** Task goal **
Each line below that includes "samples" counts once; report the total and nothing more.

____________________

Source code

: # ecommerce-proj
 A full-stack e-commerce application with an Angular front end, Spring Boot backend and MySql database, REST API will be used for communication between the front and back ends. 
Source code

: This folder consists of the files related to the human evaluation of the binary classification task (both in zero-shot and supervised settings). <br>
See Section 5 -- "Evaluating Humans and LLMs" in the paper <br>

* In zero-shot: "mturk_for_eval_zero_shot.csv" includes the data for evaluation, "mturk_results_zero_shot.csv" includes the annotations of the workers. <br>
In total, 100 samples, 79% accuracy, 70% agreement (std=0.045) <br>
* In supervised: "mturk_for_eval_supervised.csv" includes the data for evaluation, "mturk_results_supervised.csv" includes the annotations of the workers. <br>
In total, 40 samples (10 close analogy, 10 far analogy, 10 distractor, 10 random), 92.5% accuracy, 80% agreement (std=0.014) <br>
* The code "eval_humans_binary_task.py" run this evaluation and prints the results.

____________________

** Written response **
2